Sieving discussion thread
Post all discussions about sieving here, in order to avoid confusion.
I've removed all recent posts dealing with sieving, and I put them here.
by biwema (4/16)
Maybe it is better not to go into the top 5000. the list would be flooded and the 250000 bit candidates will fall out of the list soon anyway.
some Data (based on a P4, 3.4 GHz)
sizebits testtime Twins in 100G CPU time of 1 Million candidates
180000 108s 8.6 3.4y
200000 133s 7 4.2y
250000 205s 4.4 6.5y
300000 326s 3.1 10.3y
400000 586s 1.7 18.6y
Test Factoring: also P4, 3.4 GHz (athlon would be fatser)
250000 bits, Range 10G (larger ranges do not take much longer)
limit 10^12; 5449847 candidates left (fit into estimate above)
80 Million / s at 1 T; 33 candidtes removed per second.
Candidates removed in 100 G Range:
removedfact time
46.6650 bits: 5.2M 0.36years
5053.33 bits: 4.2M 3.6years (optimal limit for 100kbit candidates)
53.5556.66 bits: 3.5M 36years (optimal limit for 300kbit candidates)
56.6660 bits: 3.9M 360 years (optimal limit for 1Mbit candidates)
I recommend to sieve up to 53 or 54 bits (10Q), assuming you choose a range of about 25G candidates at 180000 or 200000 bits (25 G contain about 2 twins)
_____________________________________________________________
by gribozavr (4/30)
Just an update on sieving progress:
n=195000, kmin=1e8, kmax=5e9, without even k's. Now I'm at p=7.0 trillion, 2,294,824 k's left, sieving rate is 1 k every 1.4 sec.
____________________________________________________________
by davar55 (5/4)
To Moooomoo: Who will do the double checking of the smaller primes?
The sieving algorithm requires these to be constantly rechecked.
____________________________________________________________
by gribozavr (5/4)
Please, explain, what do you mean by "smaller primes"?
____________________________________________________________
by davar55 (5/4)
M1 thru M1000
____________________________________________________________
by gribozavr (5/4)
I don't think we will be ever doublechacking everything. Maybe, at some point in future, when we gather many participiants, we will check just, say, 5 random numbers from a "chunk" in presieved ranges. If one or more residues will not match, the whole range will be released once more for doublechecking.

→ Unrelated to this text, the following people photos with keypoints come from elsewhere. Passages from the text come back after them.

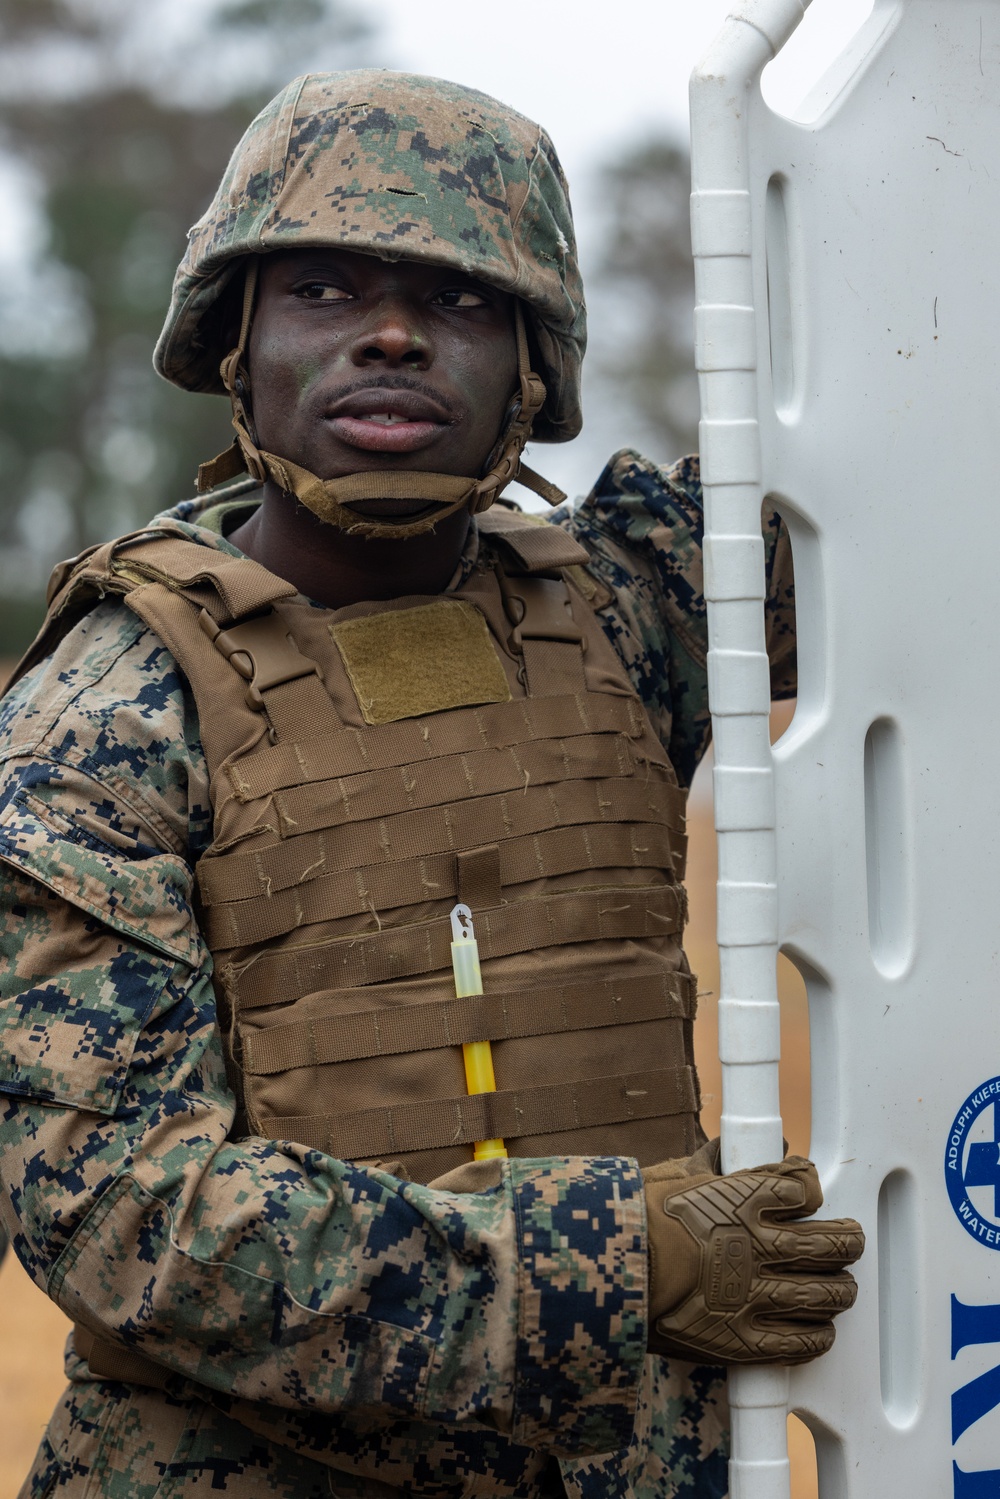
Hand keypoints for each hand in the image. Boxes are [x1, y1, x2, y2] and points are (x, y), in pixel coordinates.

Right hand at [644, 1143, 863, 1364]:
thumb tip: (726, 1147)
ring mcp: (759, 1294)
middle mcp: (764, 1244)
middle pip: (834, 1242)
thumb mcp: (676, 1174)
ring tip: (841, 1288)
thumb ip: (711, 1161)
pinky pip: (803, 1343)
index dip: (812, 1189)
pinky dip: (818, 1336)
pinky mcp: (746, 1340)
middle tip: (848, 1241)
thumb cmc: (639, 1218)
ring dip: (840, 1290)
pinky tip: (818, 1330)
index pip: (807, 1186)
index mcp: (749, 1198)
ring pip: (828, 1293)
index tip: (809, 1194)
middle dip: (847, 1241)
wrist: (614, 1270)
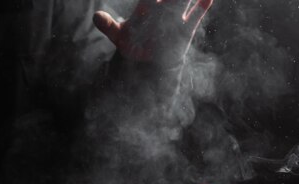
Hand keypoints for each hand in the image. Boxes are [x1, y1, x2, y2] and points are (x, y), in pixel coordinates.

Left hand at [93, 0, 212, 62]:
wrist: (148, 62)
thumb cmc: (133, 45)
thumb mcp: (119, 37)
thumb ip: (108, 26)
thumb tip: (95, 16)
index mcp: (146, 6)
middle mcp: (162, 7)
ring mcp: (175, 16)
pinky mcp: (185, 30)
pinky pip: (196, 15)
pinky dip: (202, 6)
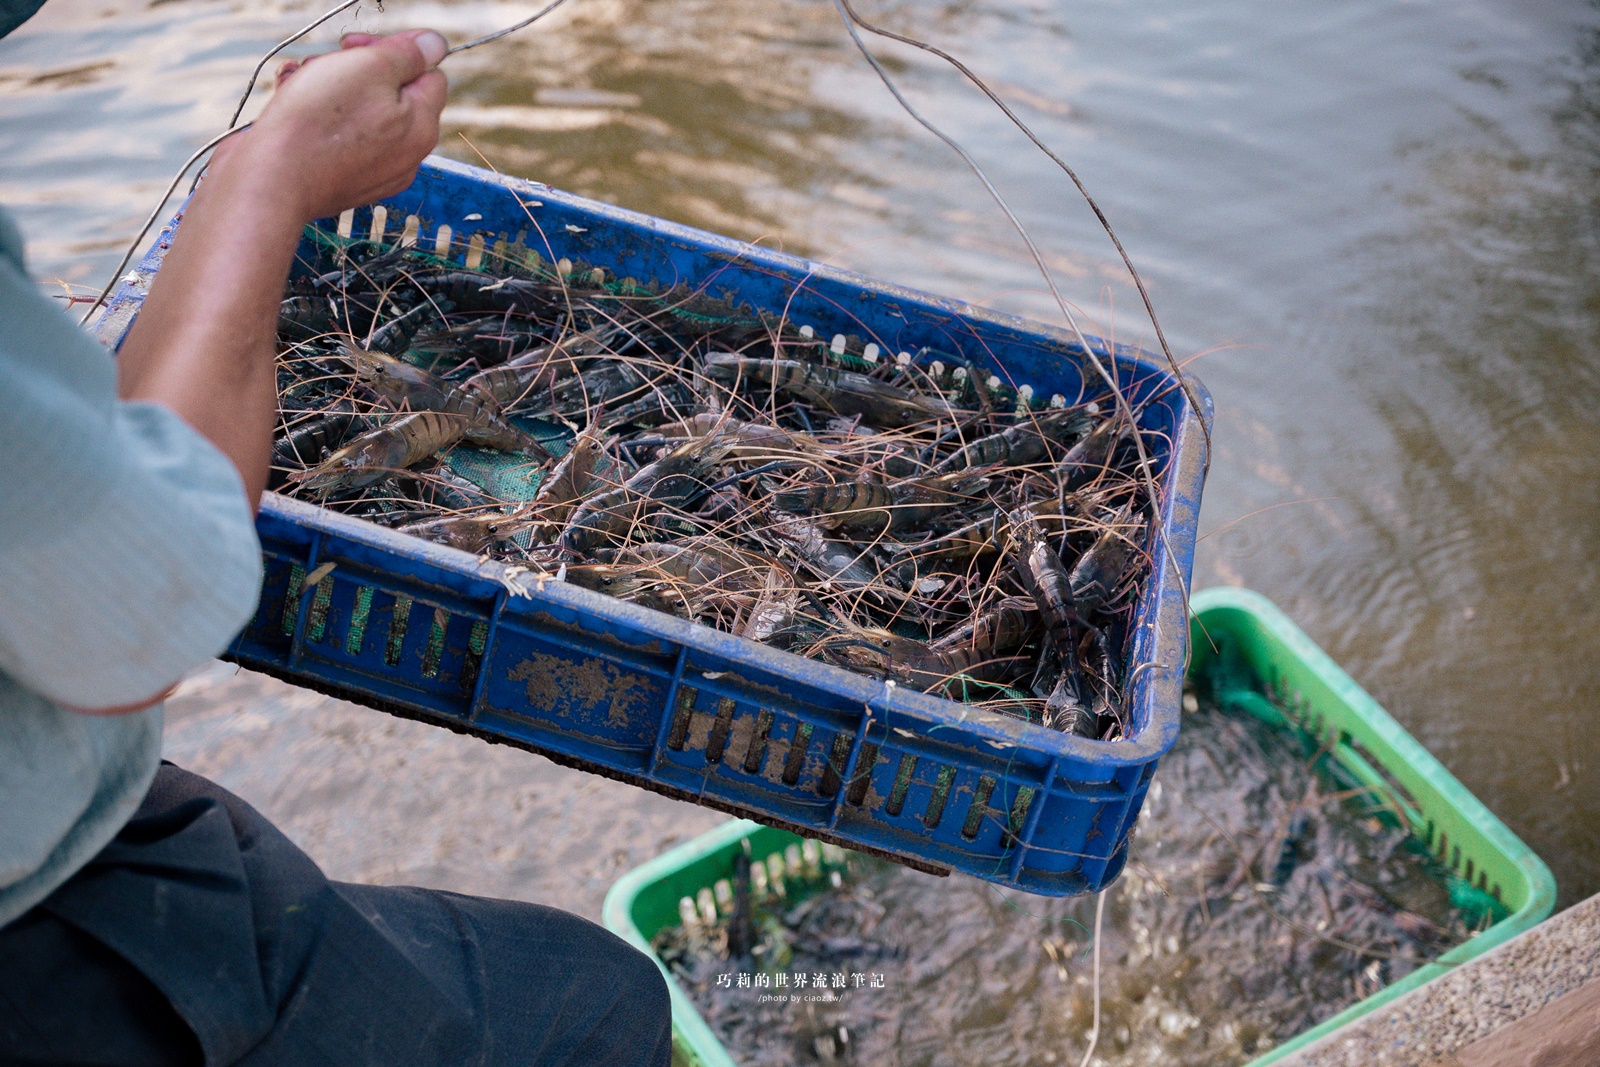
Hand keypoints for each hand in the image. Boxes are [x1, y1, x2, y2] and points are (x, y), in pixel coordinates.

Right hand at [213, 29, 448, 222]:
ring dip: (330, 87)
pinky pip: (341, 136)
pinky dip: (320, 117)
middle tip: (324, 64)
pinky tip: (294, 107)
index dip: (396, 51)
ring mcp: (377, 171)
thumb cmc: (317, 123)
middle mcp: (407, 154)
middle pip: (393, 92)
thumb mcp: (369, 68)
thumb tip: (434, 45)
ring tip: (301, 85)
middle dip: (357, 69)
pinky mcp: (345, 179)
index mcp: (422, 127)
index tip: (357, 47)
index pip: (429, 74)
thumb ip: (408, 55)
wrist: (271, 180)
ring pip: (361, 111)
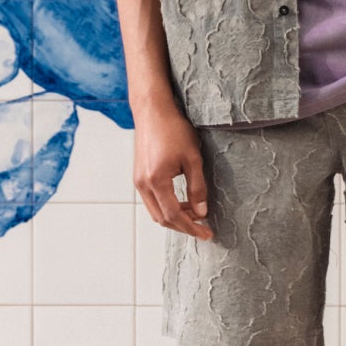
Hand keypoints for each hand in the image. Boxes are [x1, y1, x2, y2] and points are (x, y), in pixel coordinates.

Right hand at [133, 105, 212, 239]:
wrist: (152, 111)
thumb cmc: (173, 129)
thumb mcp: (192, 158)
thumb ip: (198, 188)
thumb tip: (202, 212)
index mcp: (156, 181)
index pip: (174, 216)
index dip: (192, 228)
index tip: (207, 234)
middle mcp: (143, 184)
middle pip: (162, 218)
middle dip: (183, 226)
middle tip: (203, 227)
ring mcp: (138, 181)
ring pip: (155, 211)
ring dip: (175, 217)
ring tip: (195, 213)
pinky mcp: (138, 176)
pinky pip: (152, 201)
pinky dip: (166, 206)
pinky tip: (182, 201)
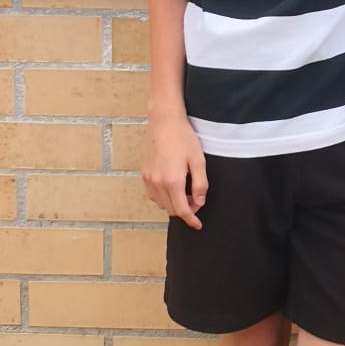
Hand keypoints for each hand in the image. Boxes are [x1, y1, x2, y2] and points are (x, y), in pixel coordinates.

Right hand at [141, 111, 207, 227]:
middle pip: (171, 209)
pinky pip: (153, 195)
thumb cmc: (183, 137)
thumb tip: (199, 202)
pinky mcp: (144, 174)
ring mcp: (148, 179)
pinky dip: (163, 196)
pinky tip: (172, 186)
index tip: (197, 225)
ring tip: (185, 190)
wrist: (164, 120)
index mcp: (172, 181)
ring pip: (161, 203)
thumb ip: (200, 184)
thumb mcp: (198, 160)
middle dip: (185, 209)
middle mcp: (157, 183)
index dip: (191, 220)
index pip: (181, 210)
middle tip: (196, 199)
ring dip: (173, 203)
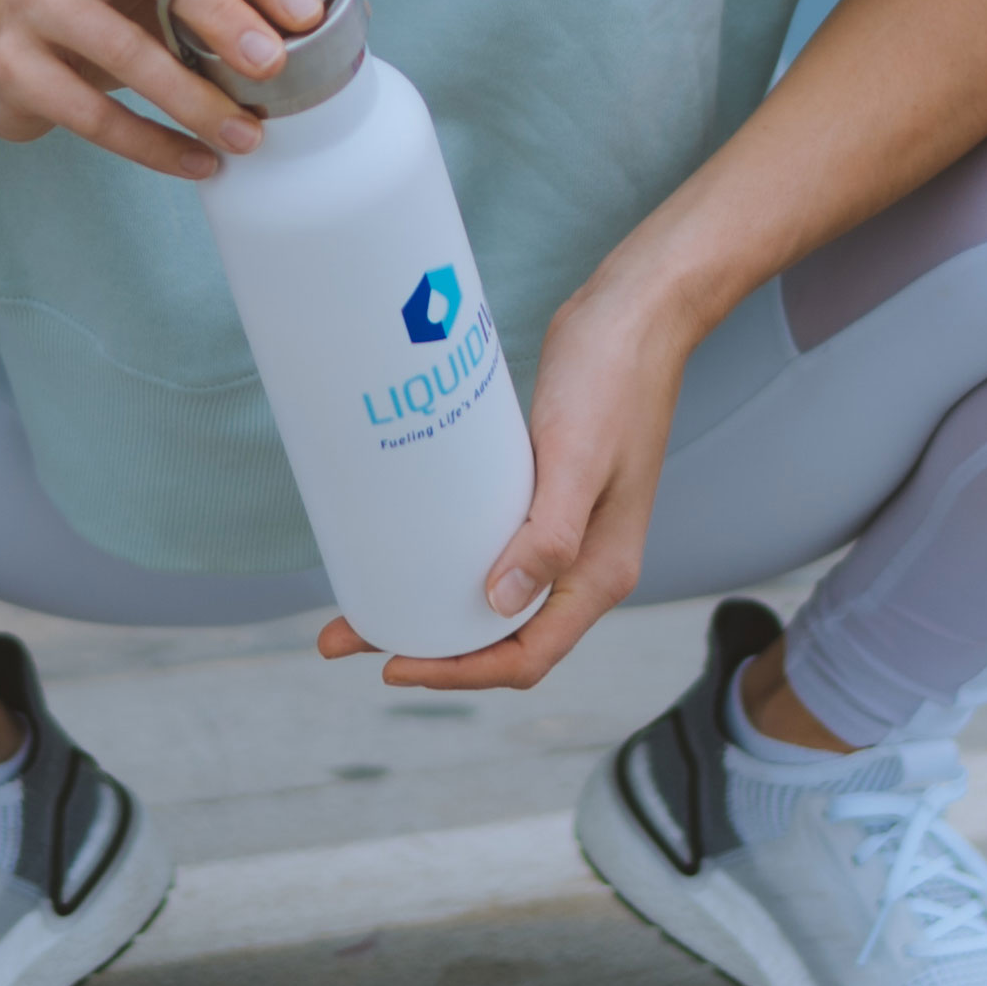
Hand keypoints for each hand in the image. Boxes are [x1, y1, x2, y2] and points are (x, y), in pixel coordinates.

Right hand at [0, 0, 326, 181]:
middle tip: (272, 66)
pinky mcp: (13, 63)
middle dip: (223, 16)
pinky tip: (195, 162)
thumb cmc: (102, 10)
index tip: (304, 14)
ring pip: (124, 49)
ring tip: (245, 135)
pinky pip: (90, 111)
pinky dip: (150, 144)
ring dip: (192, 99)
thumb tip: (341, 22)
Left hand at [315, 273, 695, 690]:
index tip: (395, 663)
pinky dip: (449, 560)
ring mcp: (565, 529)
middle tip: (350, 637)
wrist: (636, 313)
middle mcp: (584, 563)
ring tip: (362, 602)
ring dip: (431, 604)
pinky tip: (409, 547)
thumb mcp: (578, 457)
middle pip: (500, 635)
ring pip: (490, 593)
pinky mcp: (545, 494)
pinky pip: (491, 548)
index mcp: (600, 572)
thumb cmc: (615, 378)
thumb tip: (500, 601)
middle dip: (428, 646)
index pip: (526, 655)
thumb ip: (549, 534)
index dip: (460, 672)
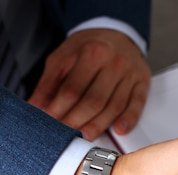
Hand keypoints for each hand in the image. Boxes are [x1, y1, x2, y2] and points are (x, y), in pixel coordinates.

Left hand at [27, 29, 150, 139]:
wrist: (116, 34)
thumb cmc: (88, 49)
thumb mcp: (63, 58)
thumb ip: (48, 84)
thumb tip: (35, 108)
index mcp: (91, 53)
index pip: (72, 89)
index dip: (59, 109)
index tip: (50, 124)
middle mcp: (113, 62)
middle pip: (94, 101)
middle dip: (78, 121)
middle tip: (67, 136)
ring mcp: (129, 73)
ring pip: (114, 106)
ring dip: (99, 125)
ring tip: (85, 137)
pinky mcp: (142, 83)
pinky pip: (136, 104)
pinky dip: (128, 119)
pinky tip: (119, 130)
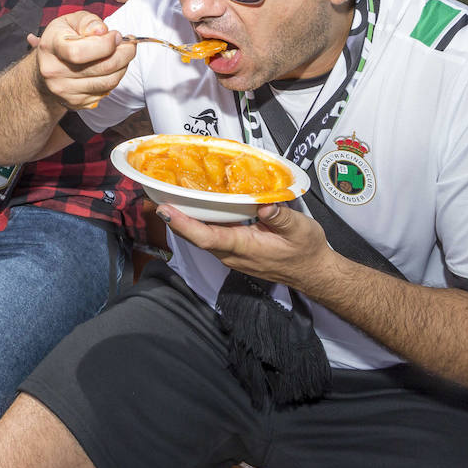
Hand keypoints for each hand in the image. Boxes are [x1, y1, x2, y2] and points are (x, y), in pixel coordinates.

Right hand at [31, 11, 135, 109]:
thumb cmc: (61, 39)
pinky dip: (114, 78)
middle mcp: (54, 71)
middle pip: (101, 68)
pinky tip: (110, 68)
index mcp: (51, 47)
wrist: (46, 66)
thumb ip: (88, 22)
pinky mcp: (74, 102)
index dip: (105, 45)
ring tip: (122, 55)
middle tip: (129, 45)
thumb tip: (102, 31)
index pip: (80, 52)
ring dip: (122, 67)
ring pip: (108, 82)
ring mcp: (63, 90)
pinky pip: (105, 92)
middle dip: (124, 54)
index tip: (116, 36)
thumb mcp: (70, 21)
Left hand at [159, 202, 335, 290]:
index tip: (166, 210)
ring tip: (166, 195)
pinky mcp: (233, 250)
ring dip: (182, 219)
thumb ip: (282, 217)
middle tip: (154, 195)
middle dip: (173, 218)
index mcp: (244, 247)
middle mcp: (231, 253)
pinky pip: (209, 235)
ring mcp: (230, 253)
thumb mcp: (302, 230)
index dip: (184, 224)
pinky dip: (196, 221)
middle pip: (195, 236)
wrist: (313, 272)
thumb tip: (263, 205)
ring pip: (200, 236)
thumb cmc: (307, 251)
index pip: (206, 237)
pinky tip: (192, 205)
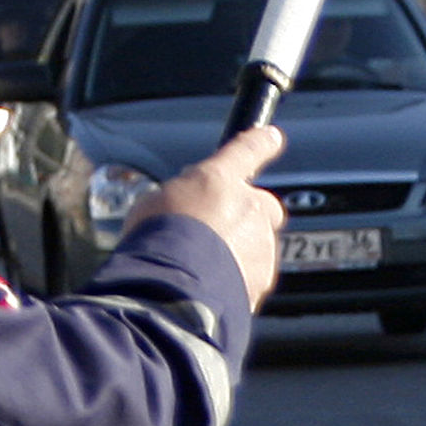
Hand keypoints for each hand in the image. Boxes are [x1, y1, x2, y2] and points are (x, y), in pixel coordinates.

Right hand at [122, 125, 286, 312]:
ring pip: (257, 244)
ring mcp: (261, 244)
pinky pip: (252, 276)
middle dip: (244, 216)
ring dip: (237, 252)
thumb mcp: (154, 203)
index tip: (271, 137)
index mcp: (219, 179)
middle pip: (260, 206)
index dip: (261, 143)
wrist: (173, 287)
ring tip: (201, 268)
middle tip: (214, 231)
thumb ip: (179, 199)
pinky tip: (207, 288)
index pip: (247, 150)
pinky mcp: (262, 279)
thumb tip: (181, 208)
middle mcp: (249, 206)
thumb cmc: (157, 239)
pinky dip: (236, 280)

___________________________________________________________
by davar55 (5/4)
The point of sieving is to do multiple tasks at the same time.
Each higher level must recheck all lower levels first.
____________________________________________________________
by gribozavr (5/4)
Can't really understand what you are talking about. I'm sieving on a Prime Stable computer with NewPGen  a program which is proven BugFree (TM) with expirience of years. I'm 99.999% sure that sieving hasn't removed even a single number, having found a false factor.
___________________________________________________________
by biwema (5/5)
NewPGen is safe that it does not remove twin candidtes. There is an option to verify all factors in (almost) zero time.
PRP, LLR could moss twins due to hardware failure. Nevertheless it makes no sense to doublecheck. We don't need to find *all* twins in a range, hence it is more efective to check a new range instead of doublechecking. The calculation time of a candidate is short, so in case of a hardware error only a very small fraction of candidateds are faulty (unlike mersenne numbers, where one fault in one month could destroy the test).
Probability of finding a twin in a range:
my calculations of n=195000 give...
range
k=5 G chance of finding a twin: 31%
k=10 G chance of finding a twin: 52%
k=20 G chance of finding a twin: 77%
k=25 G chance of finding a twin: 84%
k=30 G chance of finding a twin: 89%
k=40 G chance of finding a twin: 95%
k=50 G chance of finding a twin: 97.5%
gribozavr, maybe it makes sense to start a new range of 5G to 25G and merge it to the previous one when it reached the same level.
This only makes sense if the project does no jump to a new exponent before reching 5G.